| Task to carry out |
Can you transcribe the text of every entry below line for line, leaving the pictures out of your answer?

| Working data |

------------------------------------

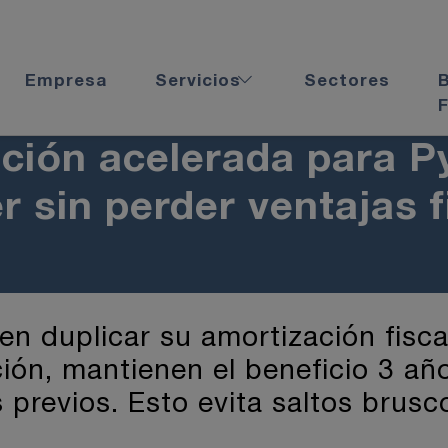
Empresa
Servicios
Sectores
F
ción acelerada para P
 sin perder ventajas f
 duplicar su amortización fiscal
ión, mantienen el beneficio 3 añ
previos. Esto evita saltos brusc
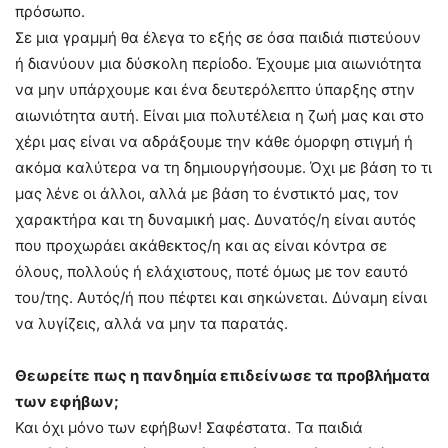
πρόσωπο.
Σε μια γραμμή θα έλεγα το εξής σε όσα παιδιά πιστεύουν
ή διανύουν μια δύσκολη περίοδο. Έχουμε μια αιωνιότητα
να μην υπάρχουμε και ένα δευτερόλεπτο ύπαρξης στην
αιωνιότητα αυτή. Είναι μια πολυτέλεια η ζωή μας και στο
χέρι μας είναι να αδράξουμε την κάθε όμορφη στιγμή ή
ακόμα καλύτερα να τη δημιουργήσουμε. Όχι με βάση το τι
μας λένε οι άλλοι, αλλά με βάση το ένστικτό μας, τον
χαρακτήρα και τη δυναμική μας. Δυνατός/η είναι αυτός
που προχωράει ακάθεκτος/η και ας είναι κόντρα σε
όλους, πολλούς ή ελάχιστους, ποτέ όμως με τον εαυτό
του/της. Αυτός/ή που πέφτει και σηκώνεται. Δύναμη είναι
να λυγίζεις, αλλά να μην τα παρατάς.
Θεωρείτε πως η πανδημία επιδείνωσε τα προβλήματα
των εφήβων;
Και όχι μόνο των εφήβων! Σαφέστατα. Τα παιδιά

------------------------------------

| Answer for this exercise |
Empresa
Servicios
Sectores
F
ción acelerada para P
 sin perder ventajas f
 duplicar su amortización fiscal
ión, mantienen el beneficio 3 añ
previos. Esto evita saltos brusc
πρόσωπο.
Σε μια γραμμή θα έλεγα το εξής σε όσα παιδιά πιστεύουν
ή διανύουν μια δύσκολη περίοδο. Έχουμε μια αιωνιότητα
να μην υπάρχουμε και ένα δευτερόλεπτο ύπαρξης στην
αιωνιότητα αυτή. Είναι μια πολυτέλεια η ζωή μας και στο
χέρι μας είναι να αδράξουμε την κάθε όμορφη στιγμή ή
ακόμα καλύτερα να τη δημιουργήσουμε. Όχι με βάση το τι
μας λένε οι άλλοι, αλλά με βάση το ένστικτό μας, τον
χαρακτήρα και τη δυναμική μας. Δυνατός/η είναι αυτός
που προχωράει ακάθεκτος/η και ας είναι κόντρα σε
όλους, πολλούς ή ελάχιστους, ποτέ όμως με τον εαυτό
του/της. Αυτός/ή που πέφτει και σηκώνεται. Δύναμη είναι
να λυγίζεις, αλλά να μην τα παρατάς.
Θεωρείτε πως η πανδημία επιδείνωσε τα προβλήματα
των εφήβων;
Και όχι μόνο των εφήβων! Σαφέστατα. Τα παιδιά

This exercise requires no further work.